Canaan Dogs in Black and White and Red All Over—and Even More!
Questions asked of me ringside in reference to a black and white dog: Is this a prick-eared Border Collie? A black dog with white trim: Is it a black and white Basenji? A heavily ticked dog: Is she a Cattle Dog? And when I was standing ringside with a solid red male: Is this a golden .?
Give me a break! I have been asked all of these questions at shows through the years. I am cognizant of the fact that Canaan Dogs are a rare sighting at most shows, but I think these questions highlight the fact that our first impression of a dog is often based on its color.
AKC Canaan Dog Breed Standard
THERE ARE TWO COLOR PATTERNS
Pattern 1. Predominantly white with mask and with or without additional patches of color (large patches are desirable).
Pattern 2. Solid-colored with or without white trim. Color may range from black through all shades of brown-sandy to red or liver. Shadings of black on a solid brown or tan dog are frequently seen. The trim on a solid-colored dog may include chest, undercarriage, feet and lower part of leg, and tip of tail. In all color patterns, self-ticking may be present.
Gray and/or brindle. All white
As you can see, the part of the Breed Standard that refers to color is pretty short, but it does address a large variety of possibilities. However, with Canaan Dogs being a low entry breed, and those being shown are predominantly Pattern 1 (specifically most are white with black mask and spots), judges are sometimes not prepared for the broad spectrum of possibilities they may see in their ring.
Beginning with Pattern 1, as I’ve stated, the black and white patched dogs are what a judge is most likely to see. This is the current trend, but was not always the case. There were many colors out in the dog show world, especially in the time right after our acceptance to AKC in the late 1990s.
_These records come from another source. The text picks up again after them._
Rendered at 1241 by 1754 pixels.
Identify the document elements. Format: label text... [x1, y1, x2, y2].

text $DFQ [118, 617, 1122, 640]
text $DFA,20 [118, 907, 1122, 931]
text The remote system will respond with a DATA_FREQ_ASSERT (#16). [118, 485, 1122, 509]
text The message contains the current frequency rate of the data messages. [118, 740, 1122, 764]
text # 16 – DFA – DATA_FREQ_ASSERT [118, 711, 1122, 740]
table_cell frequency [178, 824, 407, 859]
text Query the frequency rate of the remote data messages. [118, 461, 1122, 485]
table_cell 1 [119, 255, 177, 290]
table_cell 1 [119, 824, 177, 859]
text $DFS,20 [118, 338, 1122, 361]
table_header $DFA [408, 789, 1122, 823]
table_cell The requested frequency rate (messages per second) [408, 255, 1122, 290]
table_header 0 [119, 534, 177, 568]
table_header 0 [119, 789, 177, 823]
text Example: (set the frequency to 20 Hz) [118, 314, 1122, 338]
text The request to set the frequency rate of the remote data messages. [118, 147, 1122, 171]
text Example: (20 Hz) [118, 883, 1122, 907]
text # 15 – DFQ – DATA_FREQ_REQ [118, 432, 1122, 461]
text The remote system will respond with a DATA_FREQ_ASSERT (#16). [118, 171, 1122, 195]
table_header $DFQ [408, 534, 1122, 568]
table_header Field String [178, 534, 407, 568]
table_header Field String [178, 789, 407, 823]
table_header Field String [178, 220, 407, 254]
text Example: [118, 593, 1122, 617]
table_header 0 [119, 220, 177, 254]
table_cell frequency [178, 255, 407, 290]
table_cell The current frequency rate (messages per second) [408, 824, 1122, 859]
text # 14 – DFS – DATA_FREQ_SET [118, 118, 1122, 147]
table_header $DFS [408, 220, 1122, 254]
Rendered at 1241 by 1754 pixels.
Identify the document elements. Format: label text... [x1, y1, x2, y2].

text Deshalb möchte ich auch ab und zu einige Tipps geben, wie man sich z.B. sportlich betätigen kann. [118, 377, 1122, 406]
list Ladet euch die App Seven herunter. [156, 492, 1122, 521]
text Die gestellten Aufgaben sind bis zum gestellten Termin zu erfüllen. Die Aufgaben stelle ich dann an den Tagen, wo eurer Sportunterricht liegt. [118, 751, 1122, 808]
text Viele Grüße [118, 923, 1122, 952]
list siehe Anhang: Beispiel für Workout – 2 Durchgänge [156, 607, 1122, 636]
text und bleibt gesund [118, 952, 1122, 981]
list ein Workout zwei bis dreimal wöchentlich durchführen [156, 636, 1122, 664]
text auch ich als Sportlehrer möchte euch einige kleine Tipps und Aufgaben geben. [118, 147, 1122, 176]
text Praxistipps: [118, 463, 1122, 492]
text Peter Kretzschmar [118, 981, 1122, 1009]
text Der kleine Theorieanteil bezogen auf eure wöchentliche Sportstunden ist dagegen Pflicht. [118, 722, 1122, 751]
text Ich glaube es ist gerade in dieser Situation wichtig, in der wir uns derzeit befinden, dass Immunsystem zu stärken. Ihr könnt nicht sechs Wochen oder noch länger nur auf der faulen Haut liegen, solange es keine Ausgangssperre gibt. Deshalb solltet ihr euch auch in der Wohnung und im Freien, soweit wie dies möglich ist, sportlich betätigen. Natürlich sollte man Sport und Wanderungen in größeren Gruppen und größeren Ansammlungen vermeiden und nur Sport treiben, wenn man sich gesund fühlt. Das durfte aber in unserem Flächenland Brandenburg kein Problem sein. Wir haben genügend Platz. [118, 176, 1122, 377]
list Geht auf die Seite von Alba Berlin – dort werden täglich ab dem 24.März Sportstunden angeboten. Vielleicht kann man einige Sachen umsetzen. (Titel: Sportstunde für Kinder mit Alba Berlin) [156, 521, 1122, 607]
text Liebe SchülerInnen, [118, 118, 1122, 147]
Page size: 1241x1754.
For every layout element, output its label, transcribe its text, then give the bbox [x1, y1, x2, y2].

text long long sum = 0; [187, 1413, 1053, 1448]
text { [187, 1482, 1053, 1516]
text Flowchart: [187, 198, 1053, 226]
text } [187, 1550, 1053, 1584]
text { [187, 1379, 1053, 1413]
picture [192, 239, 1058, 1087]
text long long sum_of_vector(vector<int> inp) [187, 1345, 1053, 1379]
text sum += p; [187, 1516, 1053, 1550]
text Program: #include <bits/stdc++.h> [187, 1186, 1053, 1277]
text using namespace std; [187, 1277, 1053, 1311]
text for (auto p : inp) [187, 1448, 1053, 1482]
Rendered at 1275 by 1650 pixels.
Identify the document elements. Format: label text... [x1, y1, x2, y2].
A dog with Pattern 1 is predominately white with a mask, but that secondary color can really be anything except gray or brindle. As long as they aren’t gray or brindle, secondary colors should have equal consideration. Large body patches are desirable, but not required. There are dogs with only a mask. The blaze of the mask can be very slight to quite wide. It is a cosmetic fault if the mask does not cover the ears and eyes, or is grossly asymmetrical. A hood is perfectly acceptable.
For those judging, it is important to check proportions on the head and otherwise verify structure with a hands-on exam. The many colors and placement of such can distort optics. A patch placed “just so” on a topline can look like a dip; a hood or a very thin blaze can make the head appear elongated, etc.
Pattern 2 is much more straightforward, in my opinion. A dog can be any solid color other than white, gray, or brindle. They may or may not have white trim. So as with Pattern 1, there are many shades of variation. Substantial differences exist in the amount of white trim, from barely visible all the way to the point of making it hard to distinguish between what is the primary and what is the secondary color. Some dogs will have enough white that they appear to be half and half. It is also quite common to see black shading on non-black and white dogs. Frequently, this is seen around the face and tail.
And now a word about ticking. One of the first things that fascinated me about this breed was seeing pictures of cave drawings of them with ticking and patches. Ticking, as with all things pertaining to Canaan Dog color, can vary greatly. Most dogs have a few spots of ticking on their legs and elsewhere. Other dogs can be so heavily ticked that they may appear gray from a distance. If there is any question about this, a look at the shaft of the hair should clear things up. More ticking usually appears with age.
The part of the Standard that causes the most confusion in the ring centers around the disqualification of an all-white dog. I won’t say they don’t exist, but I will say that in my long-term association with the breed I have never seen one. I have seen dogs that are a light cream, and if you compare these dogs to white the distinction becomes clear. This can also be a problem while judging a Pattern 1 dog that is white but has a mask that is a very light color. Sometimes the mask is light, but it is there. One judge found that on an overcast day, she had to take the dog out from under the tent to be able to see the mask.
Canaan Dogs are a desert breed, a survivor breed, and their colors are reflective of the environment from which they came. They say variety is the spice of life, and personally, I am fond of some spice! It is my hope that this article clarifies some points and highlights that Canaan Dogs can come in a plethora of colors according to Standard, and some of them may end up in a show ring near you.